A linear economy extracts value; a circular economy creates it. Circular design creates circular economies, in which waste and pollution are designed out, products and materials are kept in use for as long as possible (we dispose of disposability and design for repairability), and natural systems are regenerated. We revive the relationship with the natural world that our great great grandmothers and fathers enjoyed; we return to live with nature as an equal partner rather than to control or exploit it.
Huge changes are needed in our mindsets, our attitudes. Communality replaces competition; collaborative and co-design models transform the output of manufacturers from product to service. An electrical company sells light, not light bulbs; a washing machine manufacturer sells sweet-smelling laundry, not machines.

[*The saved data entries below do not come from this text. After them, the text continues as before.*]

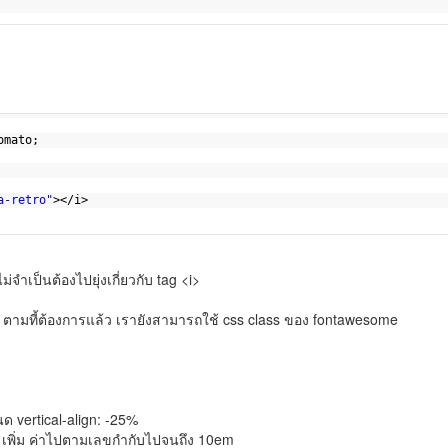
omato;
a-retro"
></i>
จำเป็นต้องไปยุ่งเกี่ยวกับ tag <i>
ามที้ต้องการแล้ว เรายังสามารถใช้ css class ของ fontawesome
 vertical-align: -25%
m เพิ่ม ค่าไปตามเลขกำกับไปจนถึง 10em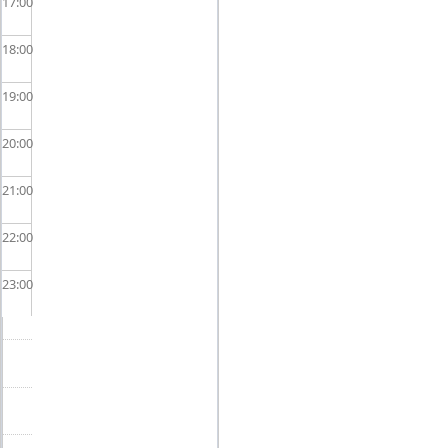
17
18
19
20
21
22
23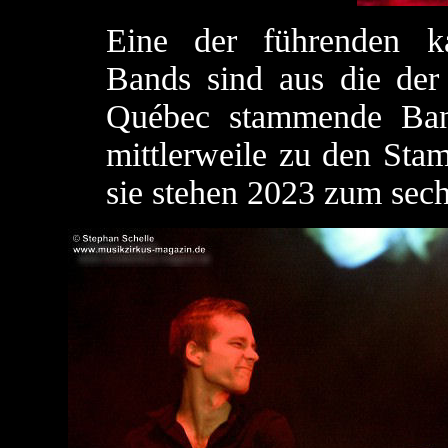
Eine der führenden k
Bands sind aus die der 
Québec stammende Ban
mittlerweile zu den Sta
sie stehen 2023 zum sec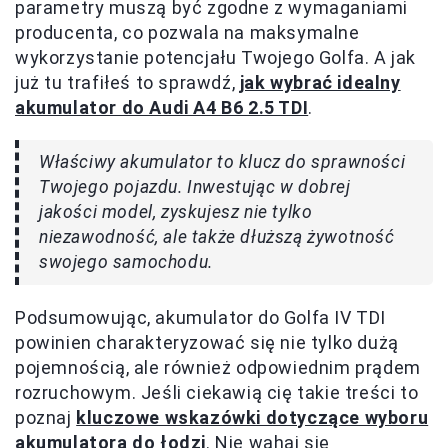
parametry muszą być zgodne z wymaganiami
producenta, co pozwala na maksymalne
wykorzystanie potencjału Twojego Golfa. A jak
już tu trafiłeś to sprawdź,
jak wybrać idealny
akumulator do Audi A4 B6 2.5 TDI
.
Właściwy akumulator to klucz do sprawności
Twojego pojazdu. Inwestując w dobrej
jakości model, zyskujesz nie tylko
niezawodność, ale także dłuższą żywotność
swojego samochodu.
Podsumowując, akumulator do Golfa IV TDI
powinien charakteryzować się nie tylko dużą
pojemnością, ale również odpowiednim prądem
rozruchowym. Jeśli ciekawią cię takie treści to
poznaj
kluczowe wskazówki dotyczące wyboru
akumulatora do łodzi
. Nie wahaj się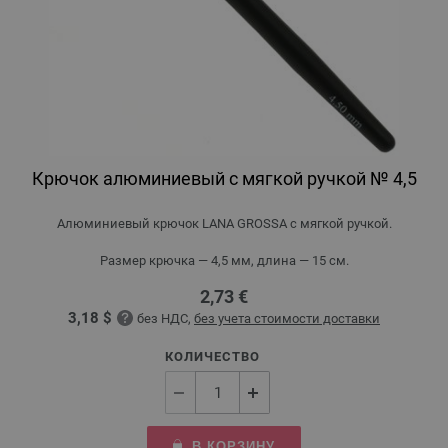
Крючок алюминиевый с мягкой ручкой № 4,5
Алюминиевый крючок LANA GROSSA с мягкой ручкой.
Размер крючка — 4,5 мм, длина — 15 см.
2,73 €
3,18 $
без НДС,
без учета стоимости доставки
КОЛИЧЕСТВО
В КОРЗИНУ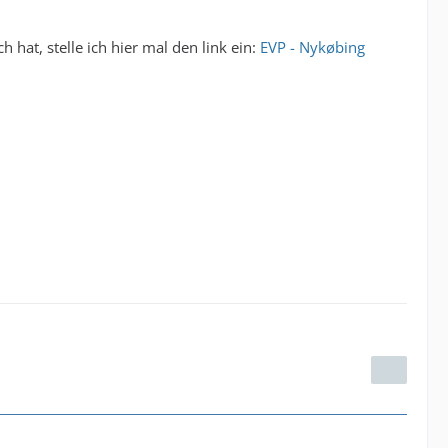
hat, stelle ich hier mal den link ein:
EVP - Nykøbing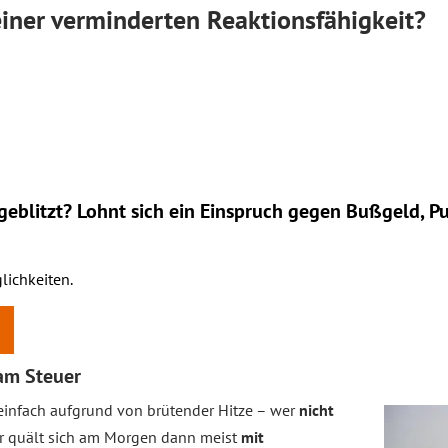
iner verminderten Reaktionsfähigkeit?
eblitzt? Lohnt sich ein
Einspruch
gegen Bußgeld, Pu
lichkeiten.
 am Steuer
einfach aufgrund von brütender Hitze – wer
nicht
er quält sich am Morgen dann meist
mit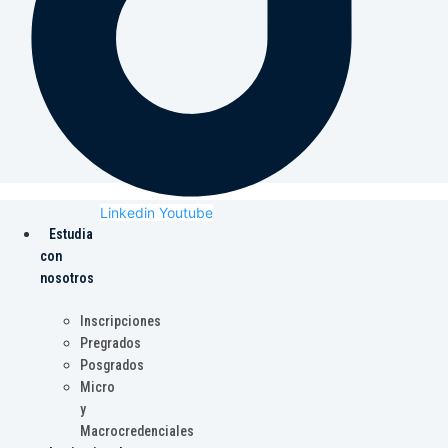
Linkedin
Youtube
Estudia
con
nosotros
Inscripciones
Pregrados
Posgrados
Micro
y
Macrocredenciales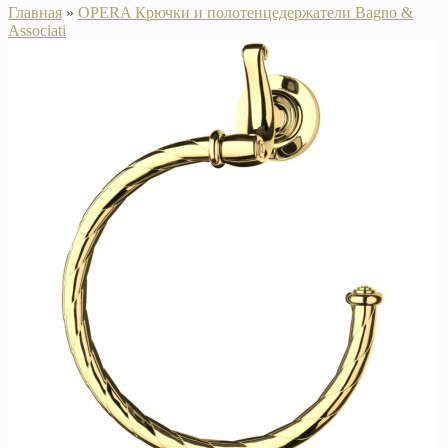
Главная
»
OPERA Крючки и полотенцедержатели Bagno &
Associati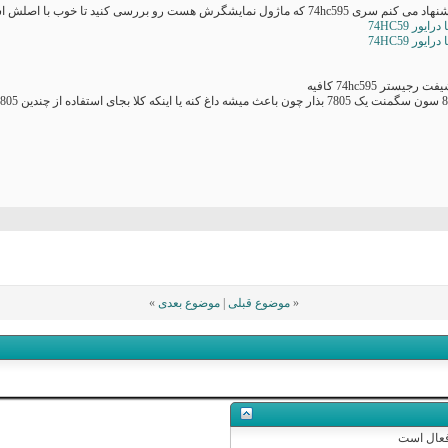
هست رو بررسی کنید تا خوب با اصلش اشنا شید.
«
موضوع قبلی
|
موضوع بعدی
»
عال
است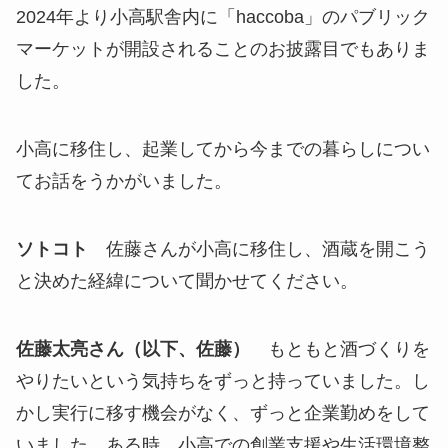
2024年より小高駅舎内に「haccoba」のパブリック
マーケットが開設されることのお披露目でもありま
した。
小高に移住し、起業してから今までの暮らしについ
てお話をうかがいました。
ソトコト
佐藤さんが小高に移住し、酒蔵を開こう
と決めた経緯について聞かせてください。
佐藤太亮さん（以下、佐藤）
もともと酒づくりを
やりたいという気持ちをずっと持っていました。し
かし実行に移す機会がなく、ずっと企業勤めをして
いました。ある時、小高での創業支援や生活環境整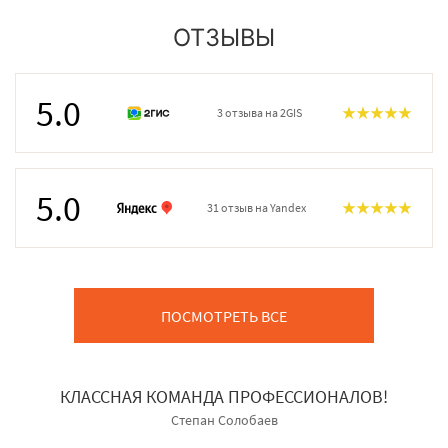
ОТЗЫВЫ
5.0
3 отзыва на 2GIS
5.0
31 отзыв на Yandex
ПОСМОТРЕТЬ ВСЕ
КЛАССНАЯ КОМАНДА ПРОФЕССИОНАЛОВ!
Степан Солобаев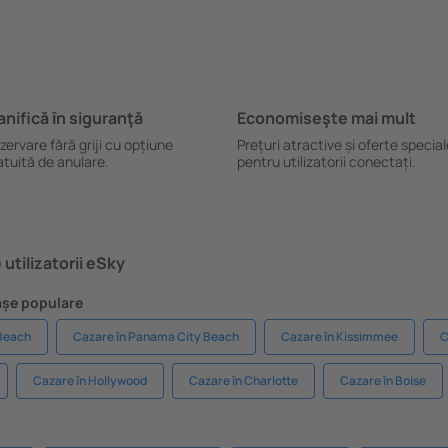
anifică ȋn siguranţă
Economiseşte mai mult
zervare fără griji cu opțiune
Prețuri atractive și oferte specia
atuită de anulare.
pentru utilizatorii conectați.
utilizatorii eSky
rașe populare
 Beach
Cazare în Panama City Beach
Cazare în Kissimmee
C
Cazare în Hollywood
Cazare în Charlotte
Cazare în Boise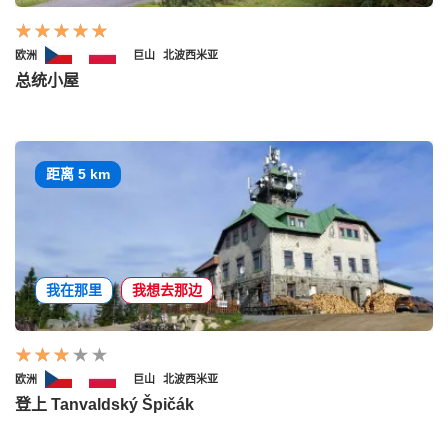
欧洲
巨山
北波西米亚
总统小屋
距离 5 km
我在那里
我想去那边
欧洲
巨山
北波西米亚
登上 Tanvaldský Špičák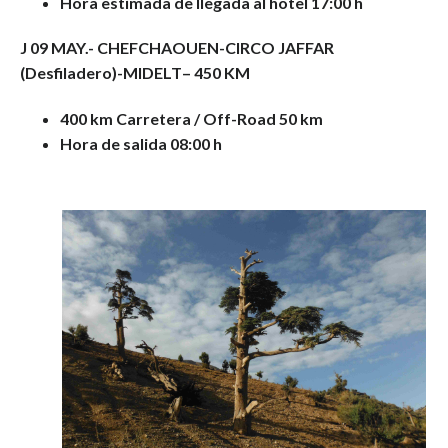
Hora estimada de llegada al hotel 17:00 h
J 09 MAY
.- CHEFCHAOUEN
-CIRCO JAFFAR
(Desfiladero)-MIDELT
– 450 KM
400
km Carretera / Off-Road 50 km
Hora de salida 08:00 h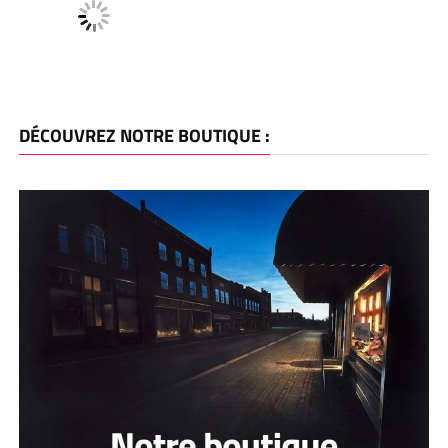
DÉCOUVREZ NOTRE BOUTIQUE :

Leading the way in policy, the Netherlands, for instance, is committed to transforming its entire economy to circular by 2050, while the Mayor of London has recently published ‘Design for a Circular Economy’. But design must start now, urgently. The key is to see our place in time. The values at the heart of circularity are time honoured; compassion, community, collaboration and craftsmanship were the drivers of pre-industrial society, and as the circle turns, they come to the top again. Craft expresses and celebrates a beautiful, balanced society. Reviving the subtle, personal, spiritual traditions of craftsmanship, which carry such weight in both Eastern and Western cultures, gives cultural or circular design a far greater dignity and inner strength than the commercial design which creates yet another product that no one needs and will soon be adding to landfill or ocean waste.
To achieve a circular economy, circular design is the first and foremost, the primary tool; and to achieve the mindset of circular design, we must make it mindful design. We must draw on our own internal, conscious awareness and ask: does this help change attitudes and behaviour? Is it truthful? Is it beautiful? In our new, circular design practice, beauty itself must be redesigned and redefined – but that is another story.